At the 2009 American Society of Clinical Oncology meeting in Orlando, researchers announced that women who take hormone therapy (HT) are 60 percent more likely to die from lung cancer if they develop it.
But Wyeth's Joseph Camardo, MD didn't let the report curb his enthusiasm for the Prempro franchise. Or the report at a medical conference the previous year that HT doubles risk for breast cancer in five years and increases it in two.
Younger women between aged 51 to 54 are starting to use HT he told reporters and "the same risks may not apply with the new patterns of use!"
For over eight years, hormone makers have tried to revive HT sales which sank in 2002 with a "timing theory." Women shouldn't take less hormones says pharma, they should take more and they should start taking them earlier, goes the theory.
(In Chicago, the timing theory is called voting early and often.)

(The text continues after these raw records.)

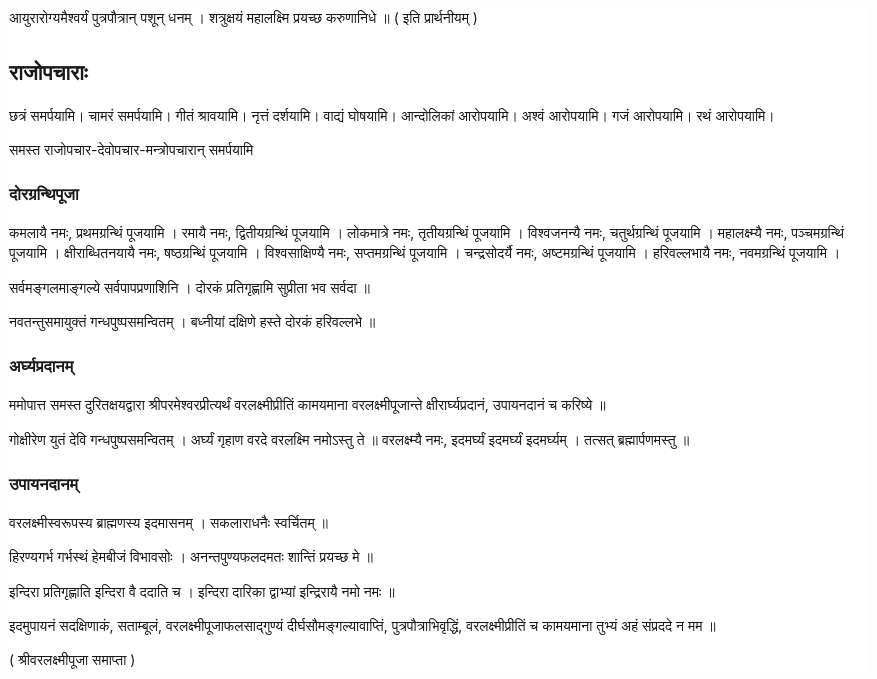  आयुरारोग्यमैश्वर्यं पुत्रपौत्रान् पशून् धनम् । 
शत्रुक्षयं महालक्ष्मि प्रयच्छ करुणानिधे ॥ 
( इति प्रार्थनीयम् )
 
## राजोपचाराः
 
छत्रं समर्पयामि।
चामरं समर्पयामि।
गीतं श्रावयामि।
नृत्तं दर्शयामि।
वाद्यं घोषयामि।
आन्दोलिकां आरोपयामि।
अश्वं आरोपयामि।
गजं आरोपयामि।
रथं आरोपयामि।
 
समस्त राजोपचार-देवोपचार-मन्त्रोपचारान् समर्पयामि
 
### दोरग्रन्थिपूजा

कमलायै नमः, प्रथमग्रन्थिं पूजयामि ।
रमायै नमः, द्वितीयग्रन्थिं पूजयामि ।
लोकमात्रे नमः, तृतीयग्रन्थिं पूजयामि ।
विश्वजनन्यै नमः, चतुर्थग्रन्थिं पूजयामि ।
महालक्ष्म्यै नमः, पञ्चमग्रन्थिं पूजयामि ।
क्षीराब्धितनयायै नमः, षष्ठग्रन्थिं पूजयामि ।
विश्वसाक्षिण्यै नमः, सप्तमग्रन्थिं पूजयामि ।
चन्द्रसोदर्यै नमः, अष्टमग्रन्थिं पूजयामि ।
हरिवल्लभायै नमः, नवमग्रन्थिं पूजयामि ।
 
सर्वमङ्गलमाङ्गल्ये सर्वपापप्रणाशिनि ।
दोरकं प्रतिगृह्णामि सुप्रीता भव सर्वदा ॥
 
नवतन्तुसमायुक्तं गन्धपुष्पसमन्वितम् । 
बध्नीयां दक्षिणे हस्ते दोरकं हरिवल्लभे ॥
 
### अर्घ्यप्रदानम्

ममोपात्त समस्त दुरितक्षयद्वारा श्रीपरमेश्वरप्रीत्यर्थं वरलक्ष्मीप्रीतिं कामयमाना वरलक्ष्मीपूजान्ते क्षीरार्घ्यप्रदानं, उपायनदानं च करिष्ये ॥
 
गोक्षीरेण युतं देवि गन्धपुष्पसमन्वितम् ।
अर्घ्यं गृहाण वरदे वरलक्ष्मि नमोऽस्तु ते ॥
वरलक्ष्म्यै नमः, इदमर्घ्यं इदमर्घ्यं इदमर्घ्यम् । 
तत्सत् ब्रह्मार्पणमस्तु ॥
 
### उपायनदानम् 

वरलक्ष्मीस्वरूपस्य ब्राह्मणस्य इदमासनम् ।
सकलाराधनैः स्वर्चितम् ॥

हिरण्यगर्भ गर्भस्थं हेमबीजं विभावसोः ।
अनन्तपुण्यफलदमतः शान्तिं प्रयच्छ मे ॥

इन्दिरा प्रतिगृह्णाति इन्दिरा वै ददाति च ।
इन्दिरा दारिका द्वाभ्यां इन्द्रिरायै नमो नमः ॥

इदमुपायनं सदक्षिणाकं, सताम्बूलं, वरलक्ष्मीपूजाफलसाद्गुण्यं दीर्घसौमङ्गल्यावाप्तिं, पुत्रपौत्राभिवृद्धिं, वरलक्ष्मीप्रीतिं च कामयमाना तुभ्यं अहं संप्रददे न मम ॥

( श्रीवरलक्ष्मीपूजा समाप्ता )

The women in the Women's Health Initiative who got 29 percent more breast cancer, 26 percent more heart disease, 41 percent more stroke and double the amount of blood clots on Prempro wouldn't have gotten the lethal quartet if they weren't so old, went the theory. Their average age was 63! If women start HT around 50, it well might well prevent heart disease and cognitive decline says the timing theory.
Of course you have to admire pharma's audacity. Despite the HT-caused endometrial cancer epidemic in the 1970s which fell when women quit Premarin , despite the HT-caused breast cancer epidemic which fell when women quit Prempro in 2002, they're sticking to their story gosh darnit. See R.J. Reynolds.